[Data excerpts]
####
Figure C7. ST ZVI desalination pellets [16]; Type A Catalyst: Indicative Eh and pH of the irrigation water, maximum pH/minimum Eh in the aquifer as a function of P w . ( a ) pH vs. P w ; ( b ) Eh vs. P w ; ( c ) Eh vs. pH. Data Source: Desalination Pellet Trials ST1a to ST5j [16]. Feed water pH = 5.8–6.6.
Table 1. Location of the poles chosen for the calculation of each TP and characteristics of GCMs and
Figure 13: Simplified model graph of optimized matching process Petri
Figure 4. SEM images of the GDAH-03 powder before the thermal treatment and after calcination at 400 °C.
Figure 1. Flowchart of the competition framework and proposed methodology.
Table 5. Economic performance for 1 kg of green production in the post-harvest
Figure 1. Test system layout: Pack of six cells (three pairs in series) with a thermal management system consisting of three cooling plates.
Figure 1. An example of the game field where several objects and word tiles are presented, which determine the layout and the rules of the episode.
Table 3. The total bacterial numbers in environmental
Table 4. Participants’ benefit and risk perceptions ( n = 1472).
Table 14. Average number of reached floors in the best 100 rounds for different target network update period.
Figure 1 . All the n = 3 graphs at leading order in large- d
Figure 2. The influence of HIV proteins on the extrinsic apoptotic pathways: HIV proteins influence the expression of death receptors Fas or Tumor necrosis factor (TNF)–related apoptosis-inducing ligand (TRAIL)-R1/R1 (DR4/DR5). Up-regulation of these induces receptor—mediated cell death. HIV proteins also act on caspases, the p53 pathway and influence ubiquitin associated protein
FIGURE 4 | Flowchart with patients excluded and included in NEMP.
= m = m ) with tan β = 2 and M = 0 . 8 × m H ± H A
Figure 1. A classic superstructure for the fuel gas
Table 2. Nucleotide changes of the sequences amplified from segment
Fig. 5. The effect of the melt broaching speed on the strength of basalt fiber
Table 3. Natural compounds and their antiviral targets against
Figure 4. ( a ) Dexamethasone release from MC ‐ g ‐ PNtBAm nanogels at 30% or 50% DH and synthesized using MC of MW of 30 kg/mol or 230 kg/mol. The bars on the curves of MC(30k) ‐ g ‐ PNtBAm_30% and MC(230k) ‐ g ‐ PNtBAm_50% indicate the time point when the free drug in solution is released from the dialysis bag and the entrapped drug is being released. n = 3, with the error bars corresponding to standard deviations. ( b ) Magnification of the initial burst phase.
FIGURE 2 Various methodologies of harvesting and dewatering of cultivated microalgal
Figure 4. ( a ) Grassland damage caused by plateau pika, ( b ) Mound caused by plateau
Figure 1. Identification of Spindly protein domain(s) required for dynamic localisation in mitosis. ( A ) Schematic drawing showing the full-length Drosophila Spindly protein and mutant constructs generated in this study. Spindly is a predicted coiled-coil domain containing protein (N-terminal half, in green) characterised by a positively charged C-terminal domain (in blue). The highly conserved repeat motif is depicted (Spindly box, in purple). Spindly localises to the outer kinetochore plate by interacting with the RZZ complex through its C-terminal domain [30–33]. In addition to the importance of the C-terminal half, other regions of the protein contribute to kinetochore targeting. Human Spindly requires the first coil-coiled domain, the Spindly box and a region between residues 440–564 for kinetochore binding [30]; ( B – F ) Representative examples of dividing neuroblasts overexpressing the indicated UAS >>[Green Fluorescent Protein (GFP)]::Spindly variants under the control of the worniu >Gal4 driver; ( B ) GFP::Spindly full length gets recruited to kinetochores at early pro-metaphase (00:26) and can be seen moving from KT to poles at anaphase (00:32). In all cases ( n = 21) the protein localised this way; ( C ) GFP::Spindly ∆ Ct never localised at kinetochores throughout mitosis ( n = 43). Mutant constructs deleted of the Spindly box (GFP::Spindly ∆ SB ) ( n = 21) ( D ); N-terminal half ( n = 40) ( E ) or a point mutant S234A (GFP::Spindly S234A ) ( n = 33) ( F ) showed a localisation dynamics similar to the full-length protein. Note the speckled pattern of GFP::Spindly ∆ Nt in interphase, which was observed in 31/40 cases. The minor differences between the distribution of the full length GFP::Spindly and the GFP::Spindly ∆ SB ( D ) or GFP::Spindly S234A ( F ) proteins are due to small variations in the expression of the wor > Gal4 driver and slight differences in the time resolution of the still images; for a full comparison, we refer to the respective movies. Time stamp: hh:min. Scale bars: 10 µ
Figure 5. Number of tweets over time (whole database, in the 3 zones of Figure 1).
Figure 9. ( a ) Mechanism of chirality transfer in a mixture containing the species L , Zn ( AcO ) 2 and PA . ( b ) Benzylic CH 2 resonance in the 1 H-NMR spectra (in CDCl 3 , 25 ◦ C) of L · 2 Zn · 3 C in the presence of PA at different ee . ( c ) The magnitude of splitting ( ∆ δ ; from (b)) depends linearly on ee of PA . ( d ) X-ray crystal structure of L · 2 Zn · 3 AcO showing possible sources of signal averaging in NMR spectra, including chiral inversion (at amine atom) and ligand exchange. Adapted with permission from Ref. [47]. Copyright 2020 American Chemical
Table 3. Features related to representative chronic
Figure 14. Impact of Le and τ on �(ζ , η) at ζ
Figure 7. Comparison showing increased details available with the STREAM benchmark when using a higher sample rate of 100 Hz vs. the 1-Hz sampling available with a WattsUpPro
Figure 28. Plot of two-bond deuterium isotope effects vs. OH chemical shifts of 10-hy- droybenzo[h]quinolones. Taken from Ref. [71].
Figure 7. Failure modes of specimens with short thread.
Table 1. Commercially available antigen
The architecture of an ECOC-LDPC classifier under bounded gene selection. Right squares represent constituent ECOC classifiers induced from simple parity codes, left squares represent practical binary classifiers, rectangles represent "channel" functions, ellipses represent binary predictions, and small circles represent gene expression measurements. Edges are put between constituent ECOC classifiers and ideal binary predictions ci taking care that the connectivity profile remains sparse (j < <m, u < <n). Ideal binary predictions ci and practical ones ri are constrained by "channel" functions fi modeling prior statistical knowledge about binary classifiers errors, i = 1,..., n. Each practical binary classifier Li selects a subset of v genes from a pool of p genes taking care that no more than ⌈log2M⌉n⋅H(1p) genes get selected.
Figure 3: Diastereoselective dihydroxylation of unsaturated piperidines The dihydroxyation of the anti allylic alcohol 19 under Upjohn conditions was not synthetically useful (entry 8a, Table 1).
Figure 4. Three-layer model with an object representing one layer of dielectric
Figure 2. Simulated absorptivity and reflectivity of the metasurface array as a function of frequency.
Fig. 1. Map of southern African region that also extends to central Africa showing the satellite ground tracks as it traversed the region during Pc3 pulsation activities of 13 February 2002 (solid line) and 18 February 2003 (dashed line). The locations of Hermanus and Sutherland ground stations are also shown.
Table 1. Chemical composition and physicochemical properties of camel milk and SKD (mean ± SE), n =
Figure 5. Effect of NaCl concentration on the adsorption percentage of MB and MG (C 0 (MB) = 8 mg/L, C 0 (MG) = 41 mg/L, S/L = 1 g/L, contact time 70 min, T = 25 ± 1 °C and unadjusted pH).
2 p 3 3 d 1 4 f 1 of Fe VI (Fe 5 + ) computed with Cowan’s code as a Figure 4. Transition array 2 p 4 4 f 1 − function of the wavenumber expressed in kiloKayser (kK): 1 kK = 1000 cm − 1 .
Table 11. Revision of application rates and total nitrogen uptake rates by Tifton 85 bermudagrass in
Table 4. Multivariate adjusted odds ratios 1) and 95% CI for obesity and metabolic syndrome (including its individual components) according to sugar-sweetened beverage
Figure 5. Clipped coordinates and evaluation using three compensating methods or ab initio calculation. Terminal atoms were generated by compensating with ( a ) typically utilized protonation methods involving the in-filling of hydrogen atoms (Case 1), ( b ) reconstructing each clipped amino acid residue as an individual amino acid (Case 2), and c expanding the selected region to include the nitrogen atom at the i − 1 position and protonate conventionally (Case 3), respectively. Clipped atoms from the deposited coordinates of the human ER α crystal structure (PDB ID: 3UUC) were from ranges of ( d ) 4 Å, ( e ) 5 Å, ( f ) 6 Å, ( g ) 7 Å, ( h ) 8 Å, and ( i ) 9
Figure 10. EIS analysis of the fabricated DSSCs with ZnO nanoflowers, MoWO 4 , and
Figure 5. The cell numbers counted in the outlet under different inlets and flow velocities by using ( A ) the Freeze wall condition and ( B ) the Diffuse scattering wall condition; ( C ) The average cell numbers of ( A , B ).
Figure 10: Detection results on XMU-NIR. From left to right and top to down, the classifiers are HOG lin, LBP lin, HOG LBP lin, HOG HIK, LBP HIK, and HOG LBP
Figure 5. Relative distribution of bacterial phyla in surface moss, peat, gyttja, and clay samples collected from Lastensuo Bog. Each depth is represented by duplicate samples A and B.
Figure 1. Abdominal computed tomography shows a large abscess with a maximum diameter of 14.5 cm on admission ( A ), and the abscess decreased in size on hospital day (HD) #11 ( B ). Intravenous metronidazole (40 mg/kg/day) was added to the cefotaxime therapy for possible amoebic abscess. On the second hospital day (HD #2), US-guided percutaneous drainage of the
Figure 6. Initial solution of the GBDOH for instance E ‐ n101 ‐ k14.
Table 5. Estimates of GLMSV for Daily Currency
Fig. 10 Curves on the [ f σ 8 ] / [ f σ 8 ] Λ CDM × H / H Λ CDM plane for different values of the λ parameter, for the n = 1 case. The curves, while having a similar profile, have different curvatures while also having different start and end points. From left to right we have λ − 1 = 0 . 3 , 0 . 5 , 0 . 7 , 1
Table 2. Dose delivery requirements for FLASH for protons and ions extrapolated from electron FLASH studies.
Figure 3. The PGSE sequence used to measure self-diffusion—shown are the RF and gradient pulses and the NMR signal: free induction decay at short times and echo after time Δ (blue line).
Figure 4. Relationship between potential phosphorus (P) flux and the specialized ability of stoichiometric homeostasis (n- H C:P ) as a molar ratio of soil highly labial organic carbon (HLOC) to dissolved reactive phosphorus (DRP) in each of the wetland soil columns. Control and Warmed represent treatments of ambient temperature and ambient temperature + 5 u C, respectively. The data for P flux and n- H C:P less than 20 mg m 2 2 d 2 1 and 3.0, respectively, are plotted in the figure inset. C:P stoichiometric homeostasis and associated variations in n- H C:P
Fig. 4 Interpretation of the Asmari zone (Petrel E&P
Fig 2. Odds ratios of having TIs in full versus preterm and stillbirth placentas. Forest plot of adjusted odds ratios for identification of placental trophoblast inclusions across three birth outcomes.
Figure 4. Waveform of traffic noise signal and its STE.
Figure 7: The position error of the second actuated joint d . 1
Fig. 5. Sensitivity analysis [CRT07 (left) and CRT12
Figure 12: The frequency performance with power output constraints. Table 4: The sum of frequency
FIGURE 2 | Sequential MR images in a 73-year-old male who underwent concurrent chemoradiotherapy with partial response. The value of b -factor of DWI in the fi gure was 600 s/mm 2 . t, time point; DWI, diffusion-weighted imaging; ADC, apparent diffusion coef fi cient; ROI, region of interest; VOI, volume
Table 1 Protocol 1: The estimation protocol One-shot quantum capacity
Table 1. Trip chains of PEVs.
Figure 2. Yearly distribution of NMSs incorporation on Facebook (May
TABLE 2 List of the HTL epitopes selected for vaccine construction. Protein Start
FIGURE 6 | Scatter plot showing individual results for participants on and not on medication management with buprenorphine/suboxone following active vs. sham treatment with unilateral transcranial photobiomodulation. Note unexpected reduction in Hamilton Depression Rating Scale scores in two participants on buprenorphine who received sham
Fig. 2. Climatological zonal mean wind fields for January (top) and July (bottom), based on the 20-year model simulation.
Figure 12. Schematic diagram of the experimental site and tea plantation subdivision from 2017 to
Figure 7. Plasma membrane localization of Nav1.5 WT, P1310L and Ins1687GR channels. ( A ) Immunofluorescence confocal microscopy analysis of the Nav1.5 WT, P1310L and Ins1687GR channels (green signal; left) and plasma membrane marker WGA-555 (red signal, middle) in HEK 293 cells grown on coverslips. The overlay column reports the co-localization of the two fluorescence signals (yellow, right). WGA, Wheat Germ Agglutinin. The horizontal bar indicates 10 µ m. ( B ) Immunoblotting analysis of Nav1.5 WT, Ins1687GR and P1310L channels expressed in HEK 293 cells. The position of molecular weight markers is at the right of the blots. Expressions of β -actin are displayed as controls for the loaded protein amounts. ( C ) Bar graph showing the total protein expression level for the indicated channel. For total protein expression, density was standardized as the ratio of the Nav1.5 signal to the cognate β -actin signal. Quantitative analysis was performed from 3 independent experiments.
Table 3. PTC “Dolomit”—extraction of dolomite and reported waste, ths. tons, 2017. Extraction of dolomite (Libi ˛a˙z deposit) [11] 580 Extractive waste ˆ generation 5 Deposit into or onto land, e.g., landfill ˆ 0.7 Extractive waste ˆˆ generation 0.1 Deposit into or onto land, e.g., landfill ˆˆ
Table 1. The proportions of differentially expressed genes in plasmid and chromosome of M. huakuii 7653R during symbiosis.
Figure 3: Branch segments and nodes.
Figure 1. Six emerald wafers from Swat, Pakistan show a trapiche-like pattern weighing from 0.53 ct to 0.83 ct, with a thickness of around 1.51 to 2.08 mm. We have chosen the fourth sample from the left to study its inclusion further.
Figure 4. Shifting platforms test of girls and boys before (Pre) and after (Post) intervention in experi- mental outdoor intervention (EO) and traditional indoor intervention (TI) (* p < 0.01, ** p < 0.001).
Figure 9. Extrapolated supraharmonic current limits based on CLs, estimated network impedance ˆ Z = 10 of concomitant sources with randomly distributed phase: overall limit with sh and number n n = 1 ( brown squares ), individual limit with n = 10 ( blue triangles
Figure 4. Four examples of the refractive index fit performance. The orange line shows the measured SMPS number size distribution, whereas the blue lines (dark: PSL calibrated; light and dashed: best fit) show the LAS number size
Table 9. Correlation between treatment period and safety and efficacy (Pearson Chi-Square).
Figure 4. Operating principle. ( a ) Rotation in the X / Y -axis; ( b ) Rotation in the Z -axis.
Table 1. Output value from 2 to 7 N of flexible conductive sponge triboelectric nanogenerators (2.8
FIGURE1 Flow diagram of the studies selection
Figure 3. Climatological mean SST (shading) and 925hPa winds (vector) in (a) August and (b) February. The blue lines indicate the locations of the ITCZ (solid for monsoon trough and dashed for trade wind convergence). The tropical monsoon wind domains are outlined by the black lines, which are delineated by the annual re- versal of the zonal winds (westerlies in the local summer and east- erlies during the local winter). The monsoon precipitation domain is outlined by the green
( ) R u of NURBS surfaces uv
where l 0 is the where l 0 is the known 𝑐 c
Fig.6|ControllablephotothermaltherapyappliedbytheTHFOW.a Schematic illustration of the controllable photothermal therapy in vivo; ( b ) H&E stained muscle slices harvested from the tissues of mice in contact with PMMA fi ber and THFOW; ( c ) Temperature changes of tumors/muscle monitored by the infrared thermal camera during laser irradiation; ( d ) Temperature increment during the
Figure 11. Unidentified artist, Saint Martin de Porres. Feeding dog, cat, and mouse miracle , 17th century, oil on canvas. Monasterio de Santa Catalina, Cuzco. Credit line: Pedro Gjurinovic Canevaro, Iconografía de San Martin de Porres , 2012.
####
Problem statement
Above are some records; copy exactly the lines from the one with "Table 1. Output" through the one with "Figure 3. Climatological", both included, and no others.

Exercise answer
Table 1. Output value from 2 to 7 N of flexible conductive sponge triboelectric nanogenerators (2.8
FIGURE1 Flow diagram of the studies selection
Figure 3. Climatological mean SST (shading) and 925hPa winds (vector) in (a) August and (b) February. The blue lines indicate the locations of the ITCZ (solid for monsoon trough and dashed for trade wind convergence). The tropical monsoon wind domains are outlined by the black lines, which are delineated by the annual re- versal of the zonal winds (westerlies in the local summer and east- erlies during the local winter). The monsoon precipitation domain is outlined by the green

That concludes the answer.